No resulta raro ver a Kore-eda deambulando en la periferia de los terrenos del género fantástico. Sí es curioso, por el contrario, ver cómo se sirve de el mundo contemporáneo, de sus luces y contradicciones para contar una fábula de tono añejo, inequívocamente suya.
El planteamiento se presenta con descaro, con súbito ímpetu, en una premisa de fuerte atracción pero de débil resistencia: una muñeca hinchable, que rellena el hueco que ha dejado la novia de un personaje anónimo de la gran ciudad, cobra vida y trata de construir su propia vida en secreto, al margen de aquel que la utiliza.
El director no plantea diferencias a la hora de unir los instantes en que aparecen la muñeca y la actriz que representa su carnalidad. No se trata pues de una transformación, sino de una metáfora plausible y evidente de todo lo que quiere contar su autor a través de una fábula sencilla y de corte previsible, nada ajena a los cánones del cine comercial más accesible.
Una fábula poco precisa, pero inequívocamente tierna, que señala con desesperanza el vacío espiritual, la absoluta indefensión del ser humano, la falta de sentido vital, y muestra un deambular hacia ninguna parte en la que la película es capaz de mostrar su cara más amarga y dejar aún lado la ternura y la delicadeza con la que relata una vida que comienza a dar sus primeros pasos en un cuerpo adulto.

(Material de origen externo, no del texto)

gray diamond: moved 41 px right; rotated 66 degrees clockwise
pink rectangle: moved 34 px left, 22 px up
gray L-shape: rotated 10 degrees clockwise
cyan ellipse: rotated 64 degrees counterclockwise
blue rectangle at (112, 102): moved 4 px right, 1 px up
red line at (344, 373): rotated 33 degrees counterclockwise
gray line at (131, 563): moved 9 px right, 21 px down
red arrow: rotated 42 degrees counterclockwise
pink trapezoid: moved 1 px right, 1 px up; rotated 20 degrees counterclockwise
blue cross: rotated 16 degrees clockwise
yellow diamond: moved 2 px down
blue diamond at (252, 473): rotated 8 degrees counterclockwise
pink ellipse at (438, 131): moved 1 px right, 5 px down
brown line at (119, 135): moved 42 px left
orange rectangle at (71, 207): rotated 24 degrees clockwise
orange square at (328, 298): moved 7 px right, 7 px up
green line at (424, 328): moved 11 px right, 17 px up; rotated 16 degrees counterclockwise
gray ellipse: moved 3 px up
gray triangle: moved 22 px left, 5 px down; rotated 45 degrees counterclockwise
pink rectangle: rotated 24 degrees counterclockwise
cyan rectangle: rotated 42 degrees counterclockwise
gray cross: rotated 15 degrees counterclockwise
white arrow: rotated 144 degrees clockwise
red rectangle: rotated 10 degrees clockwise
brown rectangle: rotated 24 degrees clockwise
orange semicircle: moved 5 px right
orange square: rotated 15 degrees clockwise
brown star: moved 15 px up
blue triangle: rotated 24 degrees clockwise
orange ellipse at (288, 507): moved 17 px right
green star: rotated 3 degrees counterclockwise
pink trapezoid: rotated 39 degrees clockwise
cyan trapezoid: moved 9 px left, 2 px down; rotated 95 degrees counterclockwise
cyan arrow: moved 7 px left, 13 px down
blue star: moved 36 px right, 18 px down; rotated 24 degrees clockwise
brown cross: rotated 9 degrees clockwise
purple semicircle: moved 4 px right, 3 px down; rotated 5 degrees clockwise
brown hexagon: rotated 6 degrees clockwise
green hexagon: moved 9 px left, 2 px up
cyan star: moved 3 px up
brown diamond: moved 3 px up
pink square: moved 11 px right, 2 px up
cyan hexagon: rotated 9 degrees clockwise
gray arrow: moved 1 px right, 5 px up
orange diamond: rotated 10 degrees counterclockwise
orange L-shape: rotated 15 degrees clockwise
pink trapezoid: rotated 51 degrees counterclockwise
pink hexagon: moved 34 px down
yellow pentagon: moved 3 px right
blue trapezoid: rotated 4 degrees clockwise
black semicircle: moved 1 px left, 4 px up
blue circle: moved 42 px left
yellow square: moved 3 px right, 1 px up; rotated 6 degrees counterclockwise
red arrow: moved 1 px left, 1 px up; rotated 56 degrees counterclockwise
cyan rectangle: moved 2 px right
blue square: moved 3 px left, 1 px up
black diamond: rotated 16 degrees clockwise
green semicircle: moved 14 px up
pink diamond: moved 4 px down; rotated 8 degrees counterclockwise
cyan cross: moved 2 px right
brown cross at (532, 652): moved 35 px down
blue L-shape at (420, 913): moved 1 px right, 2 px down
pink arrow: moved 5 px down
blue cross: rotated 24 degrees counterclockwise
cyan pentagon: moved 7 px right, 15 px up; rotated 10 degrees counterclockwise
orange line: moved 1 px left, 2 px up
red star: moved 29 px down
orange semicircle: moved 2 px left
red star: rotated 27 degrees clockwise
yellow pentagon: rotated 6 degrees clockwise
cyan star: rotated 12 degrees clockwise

Surgen así las aristas de un mundo que no concibe la inocencia, que ha pactado la sumisión de la mujer con una complicidad social nunca reconocida, en el marco de una historia que plantea la vacuidad del culto al cuerpo y a la estética con una simplicidad de recursos asombrosa.
El gusto por el plano bonito de Kore-eda no obedece a un mero sentimiento estético, como anuncia el mensaje de su film, sino a un compromiso con cierta manera de contar las cosas, de mostrarlas para revelar su verdadera identidad, su auténtico valor.
Air Doll alcanza su cénit cuando la muñeca, convertida ya en persona de carne y hueso, no entiende la celebración del rito del cumpleaños, y señala con premura a aquellos actos importantes y diminutos a los que hemos ido despojando de su importancia y del poder de sus símbolos.
Cabe preguntarse entonces si siempre ha sido una persona real, y es en el momento en que empieza el relato cuando se da cuenta. Sumisión, sin sentido y nulidad son conceptos que se presentan continuamente a lo largo de la película bajo diferentes caras.
En el deseo de exhalar el último aliento dentro suyo de aquel que ha intentado rellenarla de aire nuevamente se encuentra uno de sus mejores momentos de una cinta que no se cansa de gritar que el vacío que sentimos sólo lo pueden llenar otras personas.
La película se extiende de manera exagerada y su autor vuelve a evidenciar sus latentes problemas para controlar el ritmo y poner punto y final a sus relatos, que se alargan considerable e injustificadamente hasta que pierden el equilibrio.
Air Doll se aleja de las obras maestras del realizador japonés. En ella vuelve a construir una fábula en bruto, llena de una belleza incontenible, a la que le sobran muchos elementos para lograr que despliegue toda su fuerza. A pesar de todo, la mano maestra del director de Still Walking hace que una fábula sencilla como ésta se instale con ternura mucho tiempo en nuestra memoria.